» **PROBLEM**
The lines from the start of the data through the line with "immunohistochemical staining in" are to be returned verbatim; all later lines are to be omitted.

» **EXERCISE DATA**
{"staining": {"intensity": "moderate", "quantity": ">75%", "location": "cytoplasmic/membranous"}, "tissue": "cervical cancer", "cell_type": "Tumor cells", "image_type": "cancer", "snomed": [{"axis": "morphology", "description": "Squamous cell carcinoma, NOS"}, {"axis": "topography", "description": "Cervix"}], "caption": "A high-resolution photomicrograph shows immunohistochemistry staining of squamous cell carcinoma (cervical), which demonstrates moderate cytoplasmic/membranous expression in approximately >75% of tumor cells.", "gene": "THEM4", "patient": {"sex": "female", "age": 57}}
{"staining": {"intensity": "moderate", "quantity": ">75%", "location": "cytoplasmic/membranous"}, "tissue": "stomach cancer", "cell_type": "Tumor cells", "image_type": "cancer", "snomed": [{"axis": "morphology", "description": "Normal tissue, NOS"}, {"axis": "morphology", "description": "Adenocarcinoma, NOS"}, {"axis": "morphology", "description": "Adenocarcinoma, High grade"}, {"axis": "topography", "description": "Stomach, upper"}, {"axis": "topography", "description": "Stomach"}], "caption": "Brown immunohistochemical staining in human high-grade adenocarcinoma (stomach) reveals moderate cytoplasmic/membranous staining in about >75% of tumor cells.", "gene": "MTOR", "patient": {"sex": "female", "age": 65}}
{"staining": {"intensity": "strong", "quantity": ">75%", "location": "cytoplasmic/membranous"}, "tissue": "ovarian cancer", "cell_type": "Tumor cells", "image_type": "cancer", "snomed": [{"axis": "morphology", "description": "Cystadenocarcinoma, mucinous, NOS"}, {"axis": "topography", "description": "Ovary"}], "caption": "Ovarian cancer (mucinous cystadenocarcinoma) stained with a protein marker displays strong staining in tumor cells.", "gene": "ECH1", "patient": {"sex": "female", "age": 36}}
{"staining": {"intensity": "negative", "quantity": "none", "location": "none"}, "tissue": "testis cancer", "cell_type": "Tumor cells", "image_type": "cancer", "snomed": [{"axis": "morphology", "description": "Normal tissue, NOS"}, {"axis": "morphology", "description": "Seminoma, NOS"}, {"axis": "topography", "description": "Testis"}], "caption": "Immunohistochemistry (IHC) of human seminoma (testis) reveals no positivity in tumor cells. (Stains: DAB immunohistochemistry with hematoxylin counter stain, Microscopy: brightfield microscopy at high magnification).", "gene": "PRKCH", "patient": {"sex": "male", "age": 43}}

» **YOUR RESPONSE**
{"staining": {"intensity": "moderate", "quantity": ">75%", "location": "cytoplasmic/membranous"}, "tissue": "cervical cancer", "cell_type": "Tumor cells", "image_type": "cancer", "snomed": [{"axis": "morphology", "description": "Squamous cell carcinoma, NOS"}, {"axis": "topography", "description": "Cervix"}], "caption": "A high-resolution photomicrograph shows immunohistochemistry staining of squamous cell carcinoma (cervical), which demonstrates moderate cytoplasmic/membranous expression in approximately >75% of tumor cells.", "gene": "THEM4", "patient": {"sex": "female", "age": 57}}
{"staining": {"intensity": "moderate", "quantity": ">75%", "location": "cytoplasmic/membranous"}, "tissue": "stomach cancer", "cell_type": "Tumor cells", "image_type": "cancer", "snomed": [{"axis": "morphology", "description": "Normal tissue, NOS"}, {"axis": "morphology", "description": "Adenocarcinoma, NOS"}, {"axis": "morphology", "description": "Adenocarcinoma, High grade"}, {"axis": "topography", "description": "Stomach, upper"}, {"axis": "topography", "description": "Stomach"}], "caption": "Brown immunohistochemical staining in human high-grade adenocarcinoma (stomach) reveals moderate cytoplasmic/membranous staining in about >75% of tumor cells.", "gene": "MTOR", "patient": {"sex": "female", "age": 65}}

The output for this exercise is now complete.